Bacitracin-Conjugated Superparamagnetic Iron Oxide Nanoparticles: Synthesis, Characterization and Antibacterial Activity

Chemistry, East China Normal University, 3663 Zhongshan Road (N), Shanghai 200062 (P. R. China).
ChemPhysChem (Impact Factor: 3.42). 10/2012; 13(14):3388-96. DOI: 10.1002/cphc.201200161
Source: PubMed


Bacitracin-conjugated superparamagnetic iron oxide (Fe(3) O(4) ) nanoparticles were prepared by click chemistry and their antibacterial activity was investigated. After functionalization with hydrophilic and biocompatible poly(acrylic acid), water-soluble Fe(3) O(4) nanoparticles were obtained. Propargylated Fe(3) O(4) nanoparticles were then synthesized by carbodiimide reaction of propargylamine with the carboxyl groups on the surface of the iron oxide nanoparticles.
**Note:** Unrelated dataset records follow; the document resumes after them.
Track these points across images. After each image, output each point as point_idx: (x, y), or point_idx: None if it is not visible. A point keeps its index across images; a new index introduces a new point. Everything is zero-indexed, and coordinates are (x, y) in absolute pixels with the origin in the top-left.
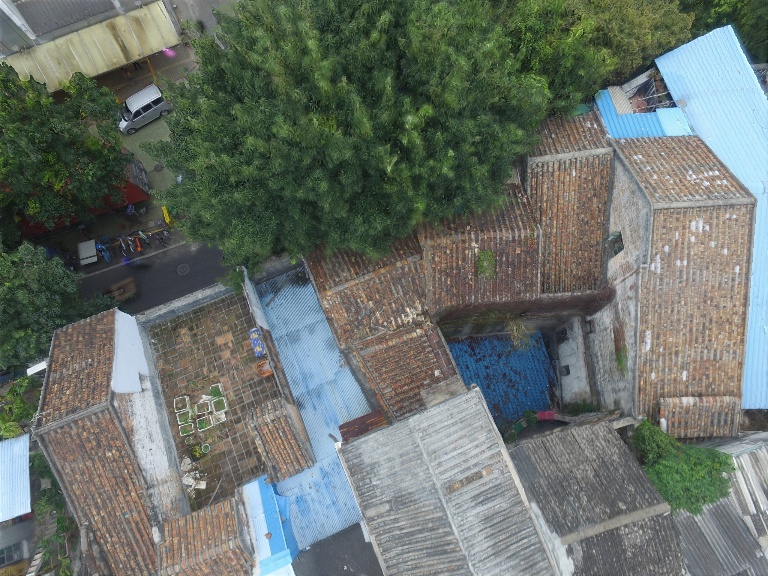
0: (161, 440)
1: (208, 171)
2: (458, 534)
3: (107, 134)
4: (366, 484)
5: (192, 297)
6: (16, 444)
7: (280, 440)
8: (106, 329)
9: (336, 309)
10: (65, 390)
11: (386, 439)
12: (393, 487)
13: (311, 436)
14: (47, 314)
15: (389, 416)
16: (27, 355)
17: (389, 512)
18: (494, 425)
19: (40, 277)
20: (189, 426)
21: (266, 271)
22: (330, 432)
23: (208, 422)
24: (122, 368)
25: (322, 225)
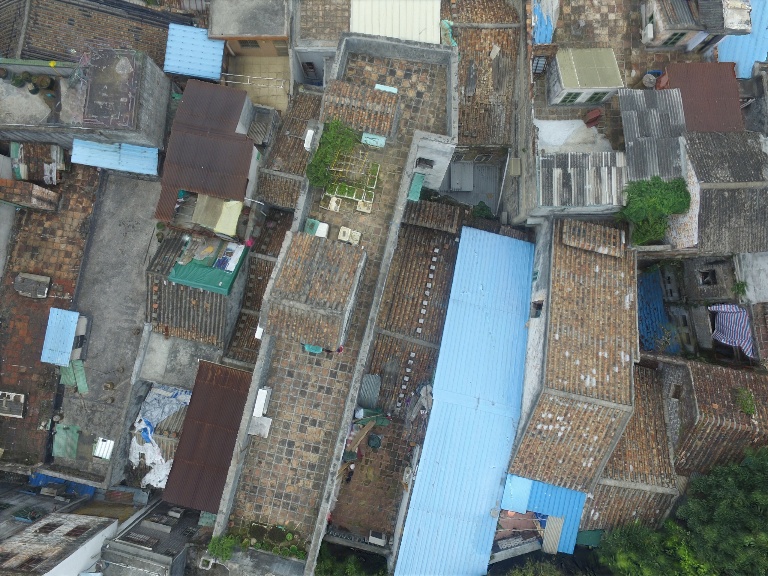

By further reaction with N(3) -bacitracin in a Cu(I) -catalyzed azide-alkyne cycloaddition, the magnetic Fe(3) O(4) nanoparticles were modified with the peptide bacitracin. The functionalized magnetic nanoparticles were characterized by powder X-ray diffraction, X-ray photoelectron spectroscopy, TEM, zeta-potential analysis, FTIR spectroscopy and vibrating-sample magnetometry. Cell cytotoxicity tests indicate that bacitracin-conjugated Fe(3) O(4) nanoparticles show very low cytotoxicity to human fibroblast cells, even at relatively high concentrations. In view of the antibacterial activity of bacitracin, the biofunctionalized Fe(3) O(4) nanoparticles exhibit an antibacterial effect against both Gram-positive and Gram-negative organisms, which is even higher than that of bacitracin itself. The enhanced antibacterial activity of the magnetic nanocomposites allows the dosage and the side effects of the antibiotic to be reduced. Due to the antibacterial effect and magnetism, the bacitracin-functionalized magnetic nanoparticles have potential application in magnetic-targeting biomedical applications.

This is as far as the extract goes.